We acknowledge the Gadigal of the Eora Nation, the traditional custodians of the Country on which the Art Gallery of NSW stands.

Jiawei Shen Homage to Esben Storm

oil on canvas

191 x 160.5 cm

Esben Storm (1950–2011) was a Danish-born Australian filmmaker, well known for his work on the Australian children’s television program Round the twist. In 2005, Jiawei Shen received a phone call from Storm asking to make a documentary about his career. ‘As a Danish–Australian he was excited about my portrait of Princess Mary of Denmark, commissioned by the National Portrait Gallery that year, and he was even more interested in my life journey from one of Mao’s Red Guards to an acclaimed Chinese–Australian artist,’ says Shen.

When Shen agreed, Storm immediately visited his hometown of Jiaxing near Shanghai.
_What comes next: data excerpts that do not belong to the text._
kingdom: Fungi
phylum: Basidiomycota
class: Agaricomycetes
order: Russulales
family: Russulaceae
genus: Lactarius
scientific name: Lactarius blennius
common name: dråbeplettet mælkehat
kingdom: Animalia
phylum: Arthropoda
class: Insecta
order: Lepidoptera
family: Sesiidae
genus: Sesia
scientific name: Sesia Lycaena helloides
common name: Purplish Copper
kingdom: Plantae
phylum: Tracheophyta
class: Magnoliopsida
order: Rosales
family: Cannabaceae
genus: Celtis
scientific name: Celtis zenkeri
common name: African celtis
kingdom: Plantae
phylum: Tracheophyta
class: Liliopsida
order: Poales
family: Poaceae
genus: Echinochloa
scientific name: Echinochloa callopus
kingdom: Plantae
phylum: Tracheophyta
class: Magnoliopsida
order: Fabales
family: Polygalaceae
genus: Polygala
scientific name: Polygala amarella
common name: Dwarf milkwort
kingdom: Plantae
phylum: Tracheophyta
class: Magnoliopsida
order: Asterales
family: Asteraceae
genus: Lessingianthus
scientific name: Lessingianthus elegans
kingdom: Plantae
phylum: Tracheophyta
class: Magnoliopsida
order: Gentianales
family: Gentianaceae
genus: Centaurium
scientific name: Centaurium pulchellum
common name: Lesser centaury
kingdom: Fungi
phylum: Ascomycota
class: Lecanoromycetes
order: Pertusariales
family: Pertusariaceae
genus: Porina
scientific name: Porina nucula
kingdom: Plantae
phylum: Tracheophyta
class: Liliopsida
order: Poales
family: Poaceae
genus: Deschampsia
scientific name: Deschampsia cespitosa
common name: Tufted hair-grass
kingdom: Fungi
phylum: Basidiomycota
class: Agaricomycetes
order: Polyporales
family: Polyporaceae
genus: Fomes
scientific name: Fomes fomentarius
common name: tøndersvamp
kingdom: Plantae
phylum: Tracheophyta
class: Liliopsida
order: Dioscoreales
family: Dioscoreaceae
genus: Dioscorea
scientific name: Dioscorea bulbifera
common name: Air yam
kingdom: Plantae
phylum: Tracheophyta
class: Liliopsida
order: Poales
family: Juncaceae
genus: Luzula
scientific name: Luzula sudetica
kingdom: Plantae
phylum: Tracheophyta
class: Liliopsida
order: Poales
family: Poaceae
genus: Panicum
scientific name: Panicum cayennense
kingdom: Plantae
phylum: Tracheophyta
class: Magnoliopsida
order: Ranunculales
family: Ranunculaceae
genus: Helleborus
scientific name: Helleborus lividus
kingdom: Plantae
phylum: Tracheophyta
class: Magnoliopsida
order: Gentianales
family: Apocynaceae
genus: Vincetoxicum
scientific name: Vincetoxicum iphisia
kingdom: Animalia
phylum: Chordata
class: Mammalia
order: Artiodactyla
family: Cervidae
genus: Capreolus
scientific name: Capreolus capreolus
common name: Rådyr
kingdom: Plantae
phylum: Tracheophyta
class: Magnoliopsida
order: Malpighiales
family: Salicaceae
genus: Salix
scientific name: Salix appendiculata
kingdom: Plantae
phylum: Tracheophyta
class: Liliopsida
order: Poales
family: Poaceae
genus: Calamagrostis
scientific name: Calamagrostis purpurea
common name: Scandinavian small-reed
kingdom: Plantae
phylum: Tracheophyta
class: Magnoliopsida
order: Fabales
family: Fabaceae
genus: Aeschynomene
In 2006, they visited Denmark together and in 2007 spent a month travelling around China. The result was a documentary entitled Goodbye revolution, which aired on SBS in 2008.

‘We had more plans. He was going to make a new documentary about my largest work, Tower of Babel, which I planned to finish in 2017. I was going to paint his portrait for the Archibald,’ says Shen. ‘One oil study of his head done in 2007 can be seen in Goodbye revolution. He died suddenly of a heart attack in March 2011 at age 60. I finished his portrait finally this year – but too late for him.’

‘Esben was such a wonderful man. In my painting I tried to capture his tricky smile, which often appeared when he found an interesting moment he wanted to shoot but didn’t want me to notice. In the background there are two Chinese characters. It is the name of an ancient building on a small island in the centre of South Lake in Jiaxing. Esben shot a party of me with my old friends in that building. They mean “the rain looks like smoke”, which is so poetic with a blue emotion. It was the emotion always with me when I painted this portrait.’

Born in Shanghai in 1948, and now based in Sydney, Shen is a largely self-taught artist. He was very well known in China in the 1970s where he won the National Art Exhibition Prize five times. This is his 13th time as an Archibald finalist. He was named runner-up in 1997. He won the Sulman Prize in 2006 and the Mary MacKillop Art Award in 1995. He is regularly commissioned to paint portraits including one of the Hon John Howard for Parliament House.